The undergarments of today are as integral to the modern look as the outer garments they complement.
I don’t think there was any euphemism for the bra strap thing. The reason being, bra straps then would never, ever show. Not even by accident. There was just no way in the wide earthly world that they could slip or slide or become wayward in any shape or fashion. Bras back then were made out of something resembling tungsten and were quite unlovely. They were big and bulky – no matter what size they were – and there was absolutely no chance that they would wander about your person. Getting them on and off was a palaver as they had millions of hooks.

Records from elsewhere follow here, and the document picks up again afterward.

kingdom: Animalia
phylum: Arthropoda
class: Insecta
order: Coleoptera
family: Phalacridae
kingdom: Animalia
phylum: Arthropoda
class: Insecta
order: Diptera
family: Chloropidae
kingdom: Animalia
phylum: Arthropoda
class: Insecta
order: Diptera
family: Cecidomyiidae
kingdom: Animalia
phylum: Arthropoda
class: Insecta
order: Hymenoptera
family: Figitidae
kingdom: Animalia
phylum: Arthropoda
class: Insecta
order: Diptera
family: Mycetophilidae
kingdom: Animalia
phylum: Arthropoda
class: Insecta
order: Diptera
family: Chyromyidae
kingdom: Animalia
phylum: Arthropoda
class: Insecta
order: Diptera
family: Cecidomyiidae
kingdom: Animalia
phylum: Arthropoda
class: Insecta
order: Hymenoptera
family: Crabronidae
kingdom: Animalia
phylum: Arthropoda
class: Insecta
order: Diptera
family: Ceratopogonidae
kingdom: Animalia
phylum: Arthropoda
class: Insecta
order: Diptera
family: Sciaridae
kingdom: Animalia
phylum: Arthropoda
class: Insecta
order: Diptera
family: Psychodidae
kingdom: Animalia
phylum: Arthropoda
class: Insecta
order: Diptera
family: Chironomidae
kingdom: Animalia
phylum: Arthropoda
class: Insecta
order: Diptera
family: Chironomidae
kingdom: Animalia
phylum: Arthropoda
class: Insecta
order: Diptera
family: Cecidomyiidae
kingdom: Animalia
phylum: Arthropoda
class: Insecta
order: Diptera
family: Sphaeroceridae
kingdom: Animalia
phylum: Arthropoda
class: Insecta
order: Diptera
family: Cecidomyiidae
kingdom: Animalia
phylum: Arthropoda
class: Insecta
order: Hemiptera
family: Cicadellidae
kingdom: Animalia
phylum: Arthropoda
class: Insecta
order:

Particularly difficult ones were put on backways, hooked up and then swizzled and hooshed round to the back. And they were generally given their full title. They were brassieres. No nonsense, no frippery, no frilly bras. Full blown, industrial quality, formidable brassieres.
And, a bit like Henry Ford’s Model T, they came in only one colour. Unlike Henry’s black auto, though, the colour of the brassiere was white. They went a bit grey after a few washes but they were essentially white. Yes, they were available in black… but a black bra put you into Jezebel territory. Even though it was as big and bulky and unlovely as the white version, and even though nobody was going to see it, the fact that it was black said something about your morals. The very fact that you bought it. You were brazen enough to walk into a shop and buy a black bra. Definitely a Jezebel.
When flesh-toned ones came onto the market, that was a whole new level of depravity. You’d wait till you got to Dublin or somewhere else anonymous before you’d buy one of them. And you certainly wouldn’t put it in the wash for your mother to see. She’d have lifted it out with the laundry tongs and sprinkled it with holy water. She’d have burned it only that it cost good money and anyway, bra burning in that era was anarchic. And even black or flesh-toned was better than none.
But these days, anything goes. They’re padded, underwired, gel-filled, water-filled, strapless, invisible straps, backless, inflatable, cross-your-heart, push-you-up, plunge-you-down, lift and separate, squeeze you in for cleavage. They’re pink, yellow, blue, green, purple, polka dotty, have writing on them, plastic clasps, Velcro fasteners, stick on and just about anything else you can think of.
And, maybe it’s because they’ve made such startling advances that it’s a fashion imperative that they’re on show. We told each other in bygone days that Charlie was dead – our innocent slip was on show. These days, I suspect the sisterhood still tip each other the wink to signal that an underwear adjustment is required – only the modern alert is probably that there’s nothing showing. Run to the loo quick and hoike out your bra straps. Or pull your jeans down a bit for proper showing-off-the-thong purposes.
And M&S, it seems, have decided to go with the modern flow and pander to the low slung, flesh-baring, bra-showing generation. But, after the events at the AGM, they do it at their peril. No harm for them to be reminded that, just because you don’t want to flash your bits, it doesn’t mean you’re dead. You mightn’t follow modern fashion – but, like Ms Roodyn, you’ve still got style. And the grey dollar to spend on it.